Un ejemplo para entender mejor la magnitud de lo que explica…

Un padre de familia, con lesión medular desde 2012 como consecuencia de un accidente de tráfico, ha tenido que esperar ocho años hasta que se resolviera su caso. Me decía que no tenía ni para comprarle un helado a su hijo, cuando antes del siniestro era una persona que se ganaba muy bien la vida. Sépase que cosas como esta están pasando. Por eso, es necesario que existan juzgados especializados en materia de tráfico – en especial con componente asegurador- y procedimiento sumario para los grandes siniestros, de forma que se puedan tramitar los expedientes con mayor velocidad. Actualmente en España debe haber unos siete millones de procedimientos judiciales con componente asegurador…

 

¿Cómo lucha contra tanto despropósito?

Con la verdad y ‘picando piedra’, tirando de conocimientos, de experiencia, de jurisprudencia…  Mi arma es la verdad y una confianza absoluta en los jueces. Todas las situaciones de injusticia de mis clientes las he podido reparar en los tribunales, y creo que la fiscalía está realizando una gran labor en materia de accidentes de tráfico.

Mi objetivo siempre es el resarcimiento completo de los daños que haya sufrido mi cliente, pensando en el presente y el futuro. En este sentido, uno de nuestros logros fue la sentencia pionera que contempla el derecho a gastos futuros.

 

Los casos que lleva tienen siempre una importante carga emocional… ¿Qué pide una víctima de accidentes cuando contacta con usted?

Para ser abogado en esta rama del Derecho debe existir una vocación completa y sentimiento de ayuda a las víctimas. La función social es muy importante en bufetes como el nuestro.

Las víctimas de siniestros quieren ser escuchadas y sentirse valoradas. Lo primero que hay que transmitirles es tranquilidad y confianza. Y también hay que decirles la verdad: que el proceso será largo y complicado pero que, sin apartarnos nunca de la verdad, batallaremos hasta conseguir la completa satisfacción de los perjuicios sufridos.

Estamos muy contentos de haber patrocinado la película-documental «Una mañana fría», con la que se da voz y protagonismo a las víctimas de accidentes de tráfico.

 

Usted, que pulsa tan de cerca la siniestralidad, ¿qué retos tiene por delante este país si quiere reducirla?

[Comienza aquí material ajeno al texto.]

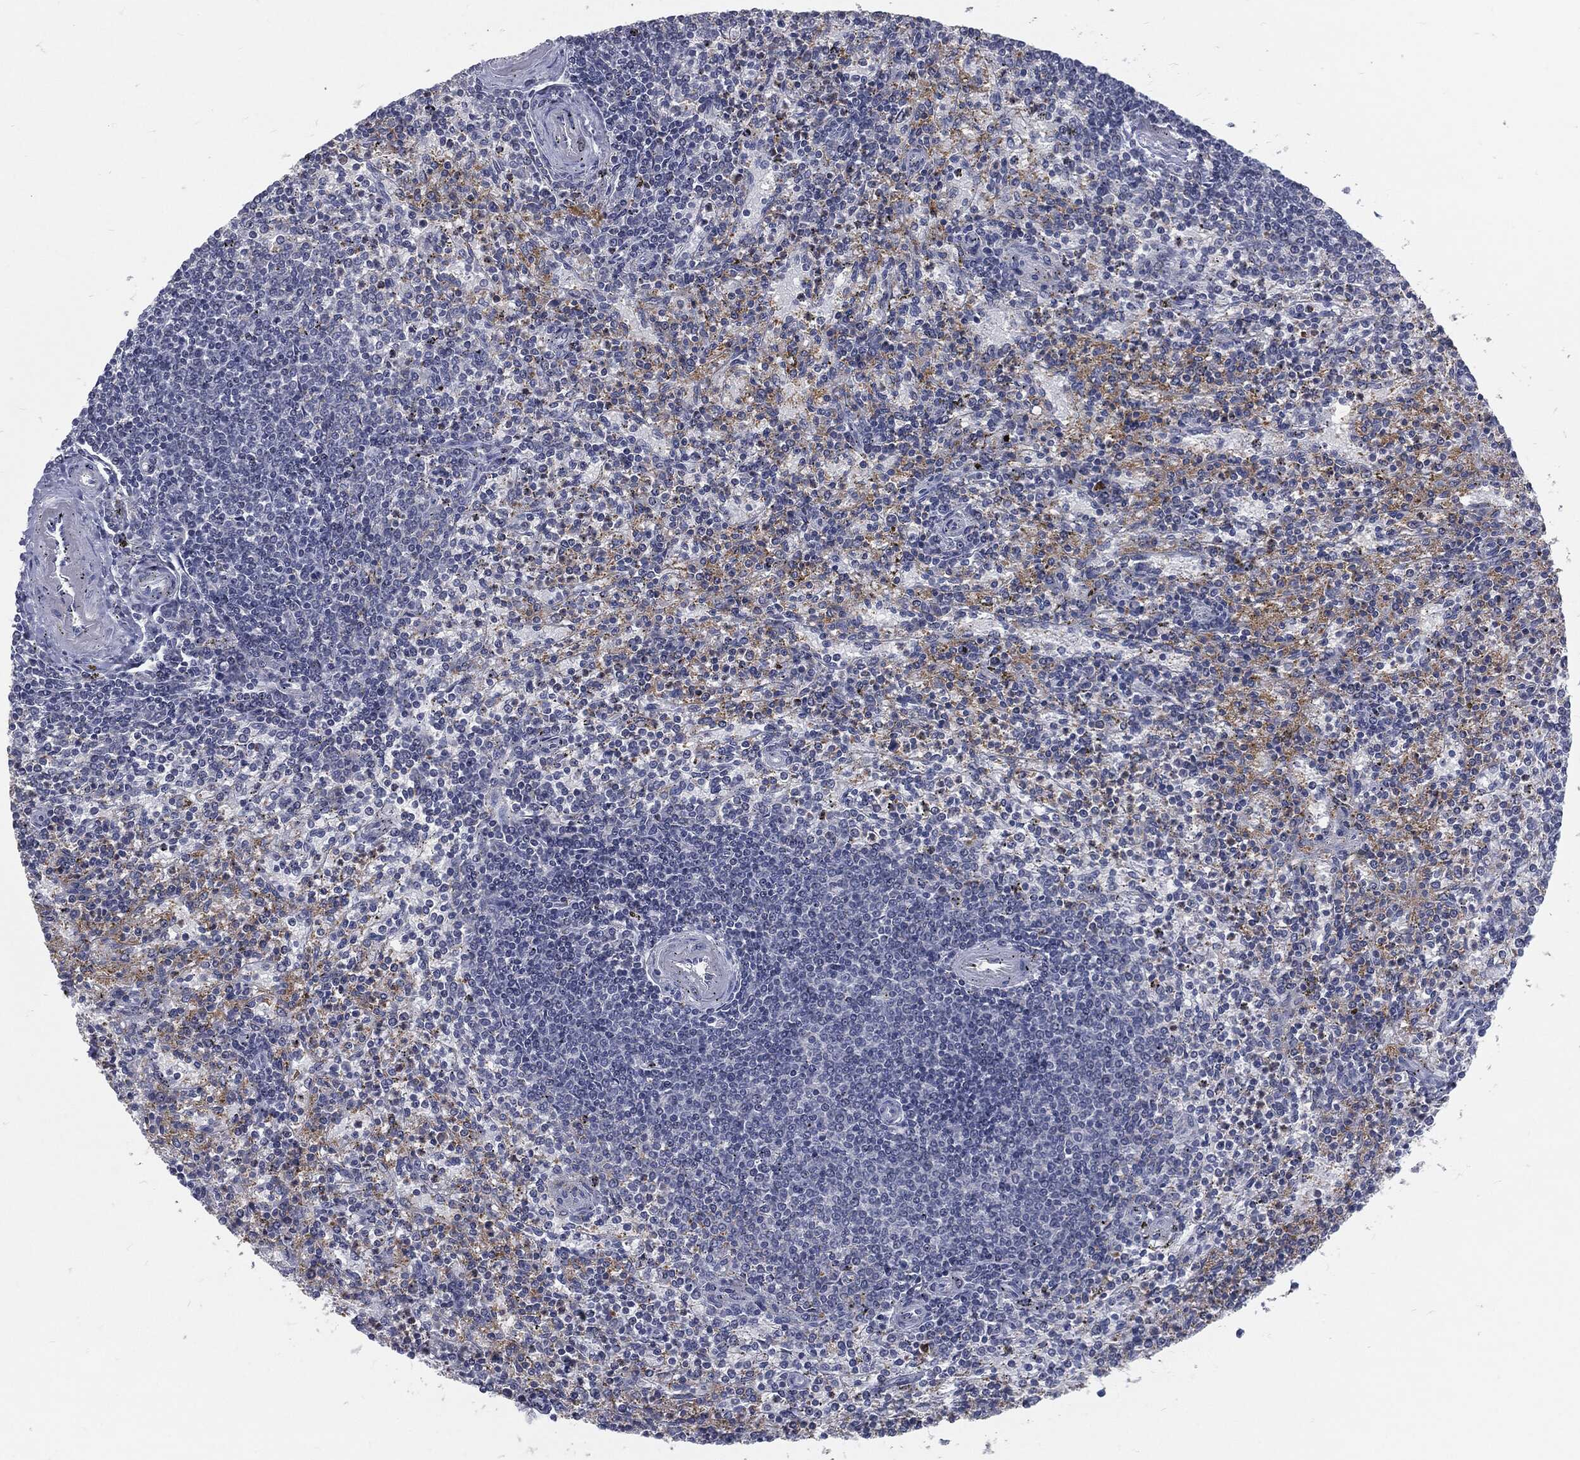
{"staining": {"intensity": "moderate", "quantity": "<25%", "location": "cytoplasmic/membranous"}, "tissue": "spleen", "cell_type": "Cells in red pulp", "image_type": "normal", "snomed": [{"axis": "morphology", "description": "Normal tissue, NOS"}, {"axis": "topography", "description": "Spleen"}], "caption": "Cells in red pulp exhibit moderate cytoplasmic/membranous positivity in approximately <25% of cells in benign spleen.", "gene": "PROM1", "patient": {"sex": "female", "age": 37}}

Los dos grandes desafíos son erradicar el móvil de la conducción; y las drogas y el alcohol. Es inadmisible que existan tantas víctimas de accidentes en los que interviene alguno de estos elementos. No podemos aceptar los niveles de siniestralidad actuales: solo en Barcelona hay más de 10.000 víctimas de accidentes de tráfico al año, más de 8.000 en moto. Con los fallecidos en materia de accidentes de tráfico en España durante los últimos sesenta años podría llenarse un Camp Nou. Hay que concienciarse y crear cultura en materia de seguridad vial. Y luego, mejorar muchas cosas en la movilidad en las ciudades. Porque la vida es maravillosa.